“Joseph Plazo on the Dangers of Algorithmic Obedience: Who Controls the Machine?”

Inside the Asian Institute of Management, Joseph Plazo—founder of the algorithmic trading firm Plazo Sullivan Roche—broke the rhythm of praise for AI with a moment of reckoning.

From Manila, where financial optimism runs high — Plazo didn’t talk about speed or scale.

“If you hand over your portfolio to a machine,” he said, “you must ask: does it reflect your ethics—or just your ambitions?”

???? **He Built the Bot. But He’s Not Sure We’re Ready for It.**

Plazo is not new to this space. His firm’s AI systems have posted a 99% win rate across key timeframes and are in use by institutional clients across Europe and Asia.

Yet even with these results, he insists—performance isn’t the only metric.

“AI can optimise a mistake to perfection if no one stops it.”

He shared a case from the early days of the pandemic. One of his firm’s bots flagged a short on gold just before the U.S. Federal Reserve issued an emergency policy shift.

“We overrode it. The algorithm was correct—but profoundly unaware.”

???? **Machines Act Fast.

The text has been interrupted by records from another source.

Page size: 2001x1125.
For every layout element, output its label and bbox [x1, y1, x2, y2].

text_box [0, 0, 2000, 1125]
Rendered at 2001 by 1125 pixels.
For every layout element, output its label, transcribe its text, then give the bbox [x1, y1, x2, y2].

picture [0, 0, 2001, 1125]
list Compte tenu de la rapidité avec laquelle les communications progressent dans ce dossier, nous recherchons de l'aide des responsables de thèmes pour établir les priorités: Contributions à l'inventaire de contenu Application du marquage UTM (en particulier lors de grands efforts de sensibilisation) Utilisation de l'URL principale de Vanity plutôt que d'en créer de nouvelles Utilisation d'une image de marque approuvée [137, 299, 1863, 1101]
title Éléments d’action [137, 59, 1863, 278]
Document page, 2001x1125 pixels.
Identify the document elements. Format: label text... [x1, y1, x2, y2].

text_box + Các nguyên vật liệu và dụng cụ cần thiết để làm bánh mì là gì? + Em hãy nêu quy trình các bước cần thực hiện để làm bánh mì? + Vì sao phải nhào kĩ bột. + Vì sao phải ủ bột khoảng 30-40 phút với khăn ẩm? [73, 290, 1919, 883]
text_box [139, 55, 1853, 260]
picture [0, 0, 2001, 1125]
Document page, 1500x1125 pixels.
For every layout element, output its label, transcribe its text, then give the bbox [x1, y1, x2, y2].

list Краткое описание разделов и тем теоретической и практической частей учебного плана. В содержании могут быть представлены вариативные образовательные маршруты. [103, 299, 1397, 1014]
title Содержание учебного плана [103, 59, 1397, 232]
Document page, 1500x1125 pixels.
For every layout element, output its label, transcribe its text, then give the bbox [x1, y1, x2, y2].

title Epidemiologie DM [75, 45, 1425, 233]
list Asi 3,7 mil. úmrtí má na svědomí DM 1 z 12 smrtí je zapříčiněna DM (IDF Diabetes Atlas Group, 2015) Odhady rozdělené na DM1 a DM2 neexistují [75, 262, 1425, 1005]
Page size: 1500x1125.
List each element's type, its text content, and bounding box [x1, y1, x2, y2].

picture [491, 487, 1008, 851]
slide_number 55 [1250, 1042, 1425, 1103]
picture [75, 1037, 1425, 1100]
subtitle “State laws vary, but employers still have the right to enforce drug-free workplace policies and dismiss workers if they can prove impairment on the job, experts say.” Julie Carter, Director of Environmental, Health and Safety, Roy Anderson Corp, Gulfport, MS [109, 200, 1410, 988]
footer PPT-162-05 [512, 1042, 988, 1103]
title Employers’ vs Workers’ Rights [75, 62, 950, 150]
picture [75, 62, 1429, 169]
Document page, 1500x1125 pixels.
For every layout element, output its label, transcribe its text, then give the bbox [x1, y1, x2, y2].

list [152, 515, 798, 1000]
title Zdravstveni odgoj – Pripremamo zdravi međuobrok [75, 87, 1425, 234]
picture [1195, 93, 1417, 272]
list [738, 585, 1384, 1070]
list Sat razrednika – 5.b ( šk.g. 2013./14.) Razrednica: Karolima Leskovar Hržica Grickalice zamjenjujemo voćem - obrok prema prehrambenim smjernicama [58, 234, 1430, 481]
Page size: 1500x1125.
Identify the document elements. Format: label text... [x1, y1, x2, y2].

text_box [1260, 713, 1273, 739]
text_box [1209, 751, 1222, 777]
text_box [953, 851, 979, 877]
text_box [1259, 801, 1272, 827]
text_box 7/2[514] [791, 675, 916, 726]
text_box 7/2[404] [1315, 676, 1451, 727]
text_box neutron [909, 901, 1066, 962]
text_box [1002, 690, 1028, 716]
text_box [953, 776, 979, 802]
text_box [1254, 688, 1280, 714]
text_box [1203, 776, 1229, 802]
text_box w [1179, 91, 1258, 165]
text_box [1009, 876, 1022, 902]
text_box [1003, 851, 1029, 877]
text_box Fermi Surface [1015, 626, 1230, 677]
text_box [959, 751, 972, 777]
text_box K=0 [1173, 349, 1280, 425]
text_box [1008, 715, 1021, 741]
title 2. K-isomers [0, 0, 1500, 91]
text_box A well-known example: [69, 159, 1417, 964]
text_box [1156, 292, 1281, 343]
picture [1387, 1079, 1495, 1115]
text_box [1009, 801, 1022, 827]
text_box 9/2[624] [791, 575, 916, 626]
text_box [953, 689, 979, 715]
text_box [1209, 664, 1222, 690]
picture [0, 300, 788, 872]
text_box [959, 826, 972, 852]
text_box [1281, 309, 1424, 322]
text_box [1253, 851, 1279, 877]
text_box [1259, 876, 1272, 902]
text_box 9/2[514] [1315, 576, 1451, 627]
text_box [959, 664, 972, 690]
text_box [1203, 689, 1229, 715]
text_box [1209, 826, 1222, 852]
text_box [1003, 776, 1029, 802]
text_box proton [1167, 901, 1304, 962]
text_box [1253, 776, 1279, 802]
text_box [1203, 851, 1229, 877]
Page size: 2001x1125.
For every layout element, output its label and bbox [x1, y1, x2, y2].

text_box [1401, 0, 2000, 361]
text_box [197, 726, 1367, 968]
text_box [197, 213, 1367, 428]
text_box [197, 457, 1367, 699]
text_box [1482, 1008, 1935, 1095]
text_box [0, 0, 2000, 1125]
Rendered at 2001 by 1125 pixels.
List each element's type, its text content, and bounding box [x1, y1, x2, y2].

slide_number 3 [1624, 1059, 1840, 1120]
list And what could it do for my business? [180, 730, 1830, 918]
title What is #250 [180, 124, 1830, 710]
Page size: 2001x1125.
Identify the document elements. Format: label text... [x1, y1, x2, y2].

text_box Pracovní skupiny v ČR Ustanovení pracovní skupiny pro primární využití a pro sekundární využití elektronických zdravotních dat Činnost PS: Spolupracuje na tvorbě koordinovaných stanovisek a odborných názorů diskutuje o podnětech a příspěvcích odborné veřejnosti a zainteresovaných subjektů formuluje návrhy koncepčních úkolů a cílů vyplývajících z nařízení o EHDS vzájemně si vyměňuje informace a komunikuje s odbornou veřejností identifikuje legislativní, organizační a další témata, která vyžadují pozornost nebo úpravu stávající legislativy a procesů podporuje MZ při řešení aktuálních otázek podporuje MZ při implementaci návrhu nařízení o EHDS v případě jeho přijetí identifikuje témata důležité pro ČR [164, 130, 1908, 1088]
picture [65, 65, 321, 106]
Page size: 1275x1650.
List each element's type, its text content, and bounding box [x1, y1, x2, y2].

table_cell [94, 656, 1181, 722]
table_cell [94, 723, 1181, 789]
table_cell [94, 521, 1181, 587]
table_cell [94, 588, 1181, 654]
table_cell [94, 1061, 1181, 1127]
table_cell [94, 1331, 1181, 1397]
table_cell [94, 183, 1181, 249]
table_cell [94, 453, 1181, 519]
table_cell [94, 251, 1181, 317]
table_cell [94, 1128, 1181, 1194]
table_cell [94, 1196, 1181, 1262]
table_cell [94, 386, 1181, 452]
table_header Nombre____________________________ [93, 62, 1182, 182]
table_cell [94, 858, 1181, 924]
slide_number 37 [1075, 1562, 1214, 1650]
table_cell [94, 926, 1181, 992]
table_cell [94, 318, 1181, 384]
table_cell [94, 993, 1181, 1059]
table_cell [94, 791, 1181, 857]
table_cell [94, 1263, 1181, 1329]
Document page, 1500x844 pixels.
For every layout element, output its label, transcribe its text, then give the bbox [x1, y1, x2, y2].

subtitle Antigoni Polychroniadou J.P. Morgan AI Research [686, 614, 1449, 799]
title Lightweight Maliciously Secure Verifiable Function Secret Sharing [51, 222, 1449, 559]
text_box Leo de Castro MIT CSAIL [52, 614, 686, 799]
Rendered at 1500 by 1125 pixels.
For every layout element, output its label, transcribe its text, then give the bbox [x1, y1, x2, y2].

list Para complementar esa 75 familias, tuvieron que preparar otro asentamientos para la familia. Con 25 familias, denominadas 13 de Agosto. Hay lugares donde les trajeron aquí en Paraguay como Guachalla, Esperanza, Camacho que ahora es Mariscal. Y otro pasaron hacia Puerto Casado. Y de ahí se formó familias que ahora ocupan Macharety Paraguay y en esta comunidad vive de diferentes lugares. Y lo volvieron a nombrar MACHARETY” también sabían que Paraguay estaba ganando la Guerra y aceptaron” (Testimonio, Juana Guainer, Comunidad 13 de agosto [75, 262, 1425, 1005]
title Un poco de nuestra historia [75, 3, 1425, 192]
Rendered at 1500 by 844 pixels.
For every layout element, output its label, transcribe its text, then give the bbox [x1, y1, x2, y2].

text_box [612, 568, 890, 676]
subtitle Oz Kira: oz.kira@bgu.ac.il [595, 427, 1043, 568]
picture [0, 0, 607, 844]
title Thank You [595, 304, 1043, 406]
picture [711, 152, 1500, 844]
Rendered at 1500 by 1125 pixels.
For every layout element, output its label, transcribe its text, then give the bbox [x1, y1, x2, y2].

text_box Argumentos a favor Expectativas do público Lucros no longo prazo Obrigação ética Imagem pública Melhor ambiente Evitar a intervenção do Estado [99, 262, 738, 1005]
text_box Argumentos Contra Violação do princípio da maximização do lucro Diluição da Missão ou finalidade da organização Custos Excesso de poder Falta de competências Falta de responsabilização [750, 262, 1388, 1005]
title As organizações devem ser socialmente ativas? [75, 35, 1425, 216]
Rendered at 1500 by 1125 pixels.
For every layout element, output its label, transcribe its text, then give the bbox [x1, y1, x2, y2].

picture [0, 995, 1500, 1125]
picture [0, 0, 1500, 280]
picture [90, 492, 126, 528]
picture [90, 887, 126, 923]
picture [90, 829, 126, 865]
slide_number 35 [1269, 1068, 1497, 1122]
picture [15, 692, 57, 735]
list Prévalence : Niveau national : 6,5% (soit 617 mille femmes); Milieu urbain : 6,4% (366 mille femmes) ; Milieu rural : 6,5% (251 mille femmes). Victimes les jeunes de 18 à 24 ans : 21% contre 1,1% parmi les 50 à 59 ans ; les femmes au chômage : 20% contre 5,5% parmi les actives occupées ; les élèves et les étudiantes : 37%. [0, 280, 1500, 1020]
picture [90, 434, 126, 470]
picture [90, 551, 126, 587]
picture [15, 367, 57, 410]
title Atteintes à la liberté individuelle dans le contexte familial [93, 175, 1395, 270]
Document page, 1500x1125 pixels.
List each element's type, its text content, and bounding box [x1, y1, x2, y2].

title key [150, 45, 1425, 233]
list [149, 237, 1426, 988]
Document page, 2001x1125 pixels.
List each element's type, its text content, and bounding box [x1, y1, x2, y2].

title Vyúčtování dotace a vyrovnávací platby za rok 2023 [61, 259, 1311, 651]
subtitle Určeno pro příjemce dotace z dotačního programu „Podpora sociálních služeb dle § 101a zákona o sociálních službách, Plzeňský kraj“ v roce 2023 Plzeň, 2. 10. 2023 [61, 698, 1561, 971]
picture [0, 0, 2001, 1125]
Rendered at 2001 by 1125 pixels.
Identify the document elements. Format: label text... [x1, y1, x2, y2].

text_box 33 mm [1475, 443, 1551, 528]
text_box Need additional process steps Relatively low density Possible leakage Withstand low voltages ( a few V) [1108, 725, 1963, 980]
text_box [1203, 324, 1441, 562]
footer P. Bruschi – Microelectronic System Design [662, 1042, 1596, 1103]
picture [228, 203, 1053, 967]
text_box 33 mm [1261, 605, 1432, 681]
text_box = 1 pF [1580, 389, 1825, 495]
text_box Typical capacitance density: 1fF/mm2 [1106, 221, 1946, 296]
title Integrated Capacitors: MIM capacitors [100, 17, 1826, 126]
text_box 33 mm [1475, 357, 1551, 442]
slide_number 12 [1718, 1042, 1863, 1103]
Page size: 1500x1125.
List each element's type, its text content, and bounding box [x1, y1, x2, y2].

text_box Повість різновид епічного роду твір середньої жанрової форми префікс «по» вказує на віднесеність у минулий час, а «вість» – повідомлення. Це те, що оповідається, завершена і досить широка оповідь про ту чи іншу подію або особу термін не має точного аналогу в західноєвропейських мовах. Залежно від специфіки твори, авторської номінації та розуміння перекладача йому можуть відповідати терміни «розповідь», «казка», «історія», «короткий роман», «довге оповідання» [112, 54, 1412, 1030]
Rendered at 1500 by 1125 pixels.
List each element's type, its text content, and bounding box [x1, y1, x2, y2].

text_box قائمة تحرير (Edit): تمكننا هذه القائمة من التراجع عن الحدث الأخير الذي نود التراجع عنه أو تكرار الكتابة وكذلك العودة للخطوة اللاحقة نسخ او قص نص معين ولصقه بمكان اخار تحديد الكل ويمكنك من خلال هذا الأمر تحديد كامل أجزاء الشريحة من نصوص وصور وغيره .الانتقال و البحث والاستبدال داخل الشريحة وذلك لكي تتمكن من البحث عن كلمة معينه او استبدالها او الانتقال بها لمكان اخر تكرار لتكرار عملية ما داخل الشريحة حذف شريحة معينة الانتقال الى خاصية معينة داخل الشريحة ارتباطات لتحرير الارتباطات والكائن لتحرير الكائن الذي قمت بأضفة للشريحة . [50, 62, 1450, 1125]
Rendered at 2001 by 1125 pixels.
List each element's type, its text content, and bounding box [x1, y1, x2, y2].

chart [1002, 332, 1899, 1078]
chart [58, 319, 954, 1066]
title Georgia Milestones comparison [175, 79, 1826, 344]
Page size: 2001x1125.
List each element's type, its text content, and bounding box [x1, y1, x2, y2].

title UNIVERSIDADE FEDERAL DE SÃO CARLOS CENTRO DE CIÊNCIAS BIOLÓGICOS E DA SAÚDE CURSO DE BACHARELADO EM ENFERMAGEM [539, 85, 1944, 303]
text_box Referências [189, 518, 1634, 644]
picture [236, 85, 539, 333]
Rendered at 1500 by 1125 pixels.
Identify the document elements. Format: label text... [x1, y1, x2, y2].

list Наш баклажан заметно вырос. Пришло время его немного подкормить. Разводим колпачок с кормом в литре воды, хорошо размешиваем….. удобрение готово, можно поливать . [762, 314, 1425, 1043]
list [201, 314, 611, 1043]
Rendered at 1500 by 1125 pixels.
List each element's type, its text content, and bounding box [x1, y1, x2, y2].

But Leadership Sometimes Waits.**

AI’s appeal lies in its instant execution. But at what cost?

“Friction is not failure,” Plazo told the audience. “It is the space where judgment lives.”

Plazo introduced a framework he calls **“Conviction Calculus”**—three questions that must be asked before executing an AI recommendation:

- Are we outsourcing our ethics to an check here equation?
- Are we listening to voices that can’t be graphed?
- Will anyone say, ‘This was my call,’ or just point at the machine?

???? **The Bigger Picture: Asia’s Tech Acceleration and the Governance Gap**

Across Asia, nations are investing heavily in fintech and AI-driven innovation. From Singapore to South Korea, the push toward automation is framed as economic strategy.

But Plazo’s question cuts deeper: “We’re scaling faster than we’re thinking.”

He referenced multiple AI-driven losses in the past year.

“It was failure by design—because no one was allowed to stop it.”

???? **Plazo’s Vision: Trading Systems with Moral Intelligence**

Plazo is not anti-AI. He’s pro-responsibility.

His firm is developing what he calls **“narrative-integrated AI”**—models that factor in geopolitics, tone, and social context alongside market data.

“Machines that don’t just predict, but understand.”

That idea is already drawing attention.

One investor called Plazo’s talk:

“A blueprint for ethical AI in an unequal world.”

???? **The Collapse That Could Begin in Silence**

Plazo ended with a thought that may echo across boardrooms:

“We won’t be victims of chaos—but of unchecked confidence.”

No dramatic flourish. Just clarity.

Because when machines take over the trades, someone must still own the consequences.